When you have what most people consider a “good” job, it is easy to feel obligated to stay where you are. After all, you have what most people want, right? It may be true that most people settle for a good job, but then there are some of us who aren’t satisfied with that. We require work that feeds our passion. Work that has meaning that extends beyond a paycheck. And we need work that lends itself to the lifestyle we want, instead of a job that forces us into survival mode: just hanging on, tolerating Monday through Friday and spending the weekend detoxifying emotionally and mentally.

For all of the other working moms and anyone else whose ambition is nudging them on to make the next best career move, here are a few thoughts on breaking free from the bad trap of a good job:

  • The first way to break free from the trap is to acknowledge that it is just not working.

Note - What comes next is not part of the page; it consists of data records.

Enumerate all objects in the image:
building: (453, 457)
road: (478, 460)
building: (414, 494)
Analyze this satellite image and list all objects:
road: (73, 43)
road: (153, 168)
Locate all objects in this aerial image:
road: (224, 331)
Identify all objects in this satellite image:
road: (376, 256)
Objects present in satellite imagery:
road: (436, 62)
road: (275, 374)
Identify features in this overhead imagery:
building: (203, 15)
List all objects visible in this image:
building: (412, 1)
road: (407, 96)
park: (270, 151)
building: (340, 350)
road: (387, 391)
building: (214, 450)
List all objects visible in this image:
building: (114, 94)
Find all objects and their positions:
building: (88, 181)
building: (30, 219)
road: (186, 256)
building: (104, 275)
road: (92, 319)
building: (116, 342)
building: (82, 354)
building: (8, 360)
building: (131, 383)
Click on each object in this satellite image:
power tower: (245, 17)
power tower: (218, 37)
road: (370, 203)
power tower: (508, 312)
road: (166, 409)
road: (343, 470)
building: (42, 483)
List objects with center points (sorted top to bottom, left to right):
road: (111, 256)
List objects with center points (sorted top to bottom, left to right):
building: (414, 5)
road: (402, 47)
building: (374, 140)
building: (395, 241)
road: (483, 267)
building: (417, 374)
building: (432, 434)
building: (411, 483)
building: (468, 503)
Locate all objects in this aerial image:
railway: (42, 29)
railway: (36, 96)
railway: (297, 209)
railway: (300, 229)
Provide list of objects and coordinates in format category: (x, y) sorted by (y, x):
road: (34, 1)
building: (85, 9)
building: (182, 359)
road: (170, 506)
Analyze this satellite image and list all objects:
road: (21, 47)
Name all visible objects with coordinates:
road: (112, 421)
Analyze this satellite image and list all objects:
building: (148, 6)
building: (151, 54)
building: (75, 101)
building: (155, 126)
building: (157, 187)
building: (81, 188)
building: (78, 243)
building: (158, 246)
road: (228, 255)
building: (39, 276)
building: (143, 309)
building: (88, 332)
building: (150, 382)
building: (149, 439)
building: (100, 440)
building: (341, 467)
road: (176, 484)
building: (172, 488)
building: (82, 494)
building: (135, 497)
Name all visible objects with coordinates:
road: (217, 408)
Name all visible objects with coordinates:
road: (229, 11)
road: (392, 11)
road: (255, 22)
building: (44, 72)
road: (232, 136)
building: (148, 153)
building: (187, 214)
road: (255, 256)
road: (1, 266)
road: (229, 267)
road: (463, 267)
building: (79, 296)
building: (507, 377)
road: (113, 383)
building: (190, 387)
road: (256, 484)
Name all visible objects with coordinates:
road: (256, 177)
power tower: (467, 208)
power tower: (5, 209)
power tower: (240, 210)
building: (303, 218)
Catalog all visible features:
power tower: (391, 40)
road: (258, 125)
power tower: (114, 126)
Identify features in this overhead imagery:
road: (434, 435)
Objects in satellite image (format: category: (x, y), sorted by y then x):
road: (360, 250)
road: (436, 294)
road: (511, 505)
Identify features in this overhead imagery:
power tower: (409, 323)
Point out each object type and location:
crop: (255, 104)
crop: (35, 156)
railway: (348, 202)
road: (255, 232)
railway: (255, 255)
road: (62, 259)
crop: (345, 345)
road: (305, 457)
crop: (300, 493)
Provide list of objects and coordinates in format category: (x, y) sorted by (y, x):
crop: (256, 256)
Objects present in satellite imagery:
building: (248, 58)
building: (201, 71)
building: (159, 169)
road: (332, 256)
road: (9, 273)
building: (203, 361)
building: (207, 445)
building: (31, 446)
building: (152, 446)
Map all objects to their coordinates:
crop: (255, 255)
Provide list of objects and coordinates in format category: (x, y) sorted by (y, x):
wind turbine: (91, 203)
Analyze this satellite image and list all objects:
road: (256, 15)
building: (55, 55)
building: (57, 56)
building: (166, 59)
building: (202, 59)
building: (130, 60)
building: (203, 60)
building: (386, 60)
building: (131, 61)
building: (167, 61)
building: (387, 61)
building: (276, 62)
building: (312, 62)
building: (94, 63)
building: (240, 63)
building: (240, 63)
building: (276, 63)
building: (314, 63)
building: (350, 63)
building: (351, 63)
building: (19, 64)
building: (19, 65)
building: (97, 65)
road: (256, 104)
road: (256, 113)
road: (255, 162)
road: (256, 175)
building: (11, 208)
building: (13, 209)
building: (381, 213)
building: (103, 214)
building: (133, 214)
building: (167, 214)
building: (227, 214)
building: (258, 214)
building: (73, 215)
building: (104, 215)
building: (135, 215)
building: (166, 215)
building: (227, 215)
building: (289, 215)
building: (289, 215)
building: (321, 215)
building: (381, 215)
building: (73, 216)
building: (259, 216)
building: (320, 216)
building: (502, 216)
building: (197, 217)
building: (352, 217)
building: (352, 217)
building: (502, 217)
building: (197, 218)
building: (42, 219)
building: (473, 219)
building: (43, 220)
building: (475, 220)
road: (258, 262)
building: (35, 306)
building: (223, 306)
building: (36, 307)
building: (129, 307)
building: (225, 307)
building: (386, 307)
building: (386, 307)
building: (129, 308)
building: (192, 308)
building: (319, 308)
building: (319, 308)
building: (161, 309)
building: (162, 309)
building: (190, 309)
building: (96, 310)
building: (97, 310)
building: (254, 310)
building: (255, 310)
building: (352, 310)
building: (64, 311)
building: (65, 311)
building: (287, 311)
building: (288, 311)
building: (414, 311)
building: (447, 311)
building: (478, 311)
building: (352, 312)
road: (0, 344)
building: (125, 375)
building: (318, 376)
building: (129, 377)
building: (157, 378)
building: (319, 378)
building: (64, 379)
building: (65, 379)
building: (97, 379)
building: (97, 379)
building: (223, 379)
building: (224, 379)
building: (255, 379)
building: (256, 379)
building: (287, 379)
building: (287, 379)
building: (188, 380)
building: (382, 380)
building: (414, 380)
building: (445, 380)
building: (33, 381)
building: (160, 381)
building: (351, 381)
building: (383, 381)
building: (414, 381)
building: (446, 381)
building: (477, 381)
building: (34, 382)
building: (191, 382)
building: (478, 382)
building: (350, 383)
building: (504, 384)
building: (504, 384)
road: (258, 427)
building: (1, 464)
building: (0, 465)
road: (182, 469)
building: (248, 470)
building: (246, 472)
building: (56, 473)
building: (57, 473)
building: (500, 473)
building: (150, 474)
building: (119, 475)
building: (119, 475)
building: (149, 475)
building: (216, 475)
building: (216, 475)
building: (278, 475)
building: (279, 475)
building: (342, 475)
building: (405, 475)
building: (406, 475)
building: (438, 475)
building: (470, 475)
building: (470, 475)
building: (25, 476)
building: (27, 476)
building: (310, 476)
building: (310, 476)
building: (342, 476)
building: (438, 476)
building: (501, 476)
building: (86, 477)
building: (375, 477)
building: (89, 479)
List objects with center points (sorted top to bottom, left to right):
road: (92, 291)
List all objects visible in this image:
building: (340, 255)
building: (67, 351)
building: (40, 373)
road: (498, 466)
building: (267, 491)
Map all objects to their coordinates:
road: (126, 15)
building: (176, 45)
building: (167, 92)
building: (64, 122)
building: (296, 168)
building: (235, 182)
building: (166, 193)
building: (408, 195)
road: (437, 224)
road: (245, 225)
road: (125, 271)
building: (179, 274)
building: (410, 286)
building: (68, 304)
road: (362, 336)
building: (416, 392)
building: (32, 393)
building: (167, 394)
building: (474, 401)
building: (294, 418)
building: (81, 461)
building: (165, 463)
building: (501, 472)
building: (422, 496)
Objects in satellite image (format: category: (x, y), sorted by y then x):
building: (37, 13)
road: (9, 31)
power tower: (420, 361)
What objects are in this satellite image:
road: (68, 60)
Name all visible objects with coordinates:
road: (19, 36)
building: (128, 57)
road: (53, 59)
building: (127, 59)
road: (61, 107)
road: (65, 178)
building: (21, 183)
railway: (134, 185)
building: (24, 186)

Regardless of how anyone else feels or what anyone else likes, the life you live can only be experienced by you. If you are listening to other people, more than likely folks who are afraid to take their own journey, you are selling your self short. Isn’t it time you stopped living someone else’s dream and started focusing on yours?
  • Accept that a good job is something you do – not who you are. In most cases a good job requires that you compartmentalize, but in some cases it means becoming two different people. You have the 9-5 full-time job persona who is really just a shell of who you are. Then you have the after-work and weekend persona where you come alive. I’ve never been good at managing that kind of split. This isn’t about working all the time; it’s about being able to be 100% of you 100% of the time.
  • Realize that making good money does not equal having a great lifestyle. Good jobs, especially good jobs that pay well, keep us leashed to a life that is less than what we dream for ourselves. We tolerate assignments, conversations, and mediocrity on a full-time basis, and still expect to have enough life leftover for living. That’s tough. Money allows us to take care of ourselves and our family, but money alone won’t get us a lifestyle we need in order to feel fulfilled.

Getting out of the trap of a “good” job requires creating success on your own terms instead of settling. It’s living out the experience of finding work that meets the requirements of your financial needs and aligns with your purposed passion. The good news is that you can escape the bad trap. The greater news is that you are the key to your own freedom.